Contagious hassle
On a recent project, I asked for some data from a member of the team.
I was looking for more information on the outliers in the data set — the easily visible spikes.
When I got the report, it had comprehensive information on not only the handful of outliers, but also regarding another twenty-five samples. Everything was presented very prettily — the report must have taken hours.
However, the inclusion of the additional information didn’t help. It made it difficult to focus on the outliers.
All of that extra work, done in the spirit of being helpful and conscientious, made the project harder.
This happens often. When we apply straight-A student energy in a professional context, it creates a contagious hassle.
I’ll give you another example. A colleague of mine is working to curb a habit of sending long emails to her friends and colleagues. She wants to be helpful, and she’s willing to spend forty-five minutes sharing her best expertise and showing care to one person.
The problem is that the person on the other end doesn’t necessarily receive such an email as a gift. The five hundred words of thoughtful, caring advice might actually feel like an obligation in the middle of a busy workday. Are we supposed to send a five hundred words back?
Of course, straight-A student energy can ruin school, too. If students are rewarded for doing more than is required, they will do it, creating more work for the teacher and raising the bar for everyone else. The problem is, a lot of this extra effort is showy, unnecessary, or even expensive, like a full-color laser printed report cover or a batch of finely decorated, on-theme cookies to go along with the report. These things don’t necessarily contribute to the learning objectives and carry the exhausting expectation of others’ approval.

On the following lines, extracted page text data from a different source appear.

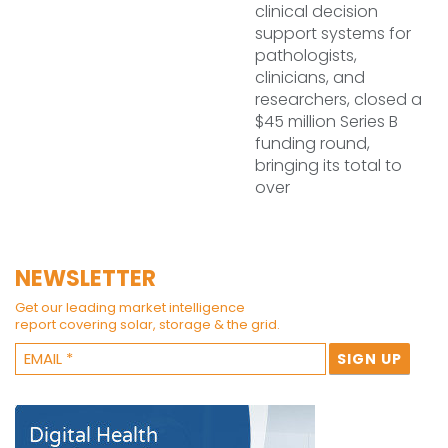
clinical decision
support systems for
pathologists,
clinicians, and
researchers, closed a
$45 million Series B
funding round,
bringing its total to
over
NEWSLETTER
Get our leading market intelligence
report covering solar, storage & the grid.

I was once on a Zoom call where someone had spent hours crafting an elaborate video background as a tribute to the presenter. It was distracting and embarrassing. Everyone pretended not to notice it so as not to sidetrack the meeting or reward the attention-seeker for this display.
Of course, it’s not always attention or praise that the “above and beyond” people are after. Another driver is the need for safety and security. Some of us carry the belief that doing more than what was asked will make us invaluable and indispensable. After all, how could someone disapprove of getting more than they asked for?
As a mean old boss, though, I can say that getting more than I asked for can be frustrating. It means that my instructions weren’t followed. And if someone is desperate for a sense of safety, their outsize desire for my approval and reassurance will be a burden to me and complicate my work.
That may sound callous, but at the core of it is a desire for my team to find and enjoy their own ease, self-confidence, and satisfaction. I want them to have a sense of well-being that doesn’t depend on me personally — a favor I return. We rely on our systems to be stable and secure, which frees us all up to do our best work.
If someone doesn’t feel safe in their work or in their life, I can’t fix that. Often, such a person doesn’t trust the systems, so they do things like follow up to make sure you got an email or double-check the thing that someone else was responsible for checking. They are worried about getting things wrong, so they add steps to the process and wait for decisions to be re-confirmed. Over time, their anxiety adds more work, compromises the systems, and increases stress for others.
I don’t see this problem talked about much, but the contagious hassle brought on by overachieving and approval-seeking is an insidious productivity-killer, time waster, and energy drain for everyone involved. I hope that by highlighting it, I can begin a conversation about it and potentially help individuals and organizations to let go of these habits and patterns.
Have you seen this phenomenon in your own work or elsewhere? How have you dealt with it?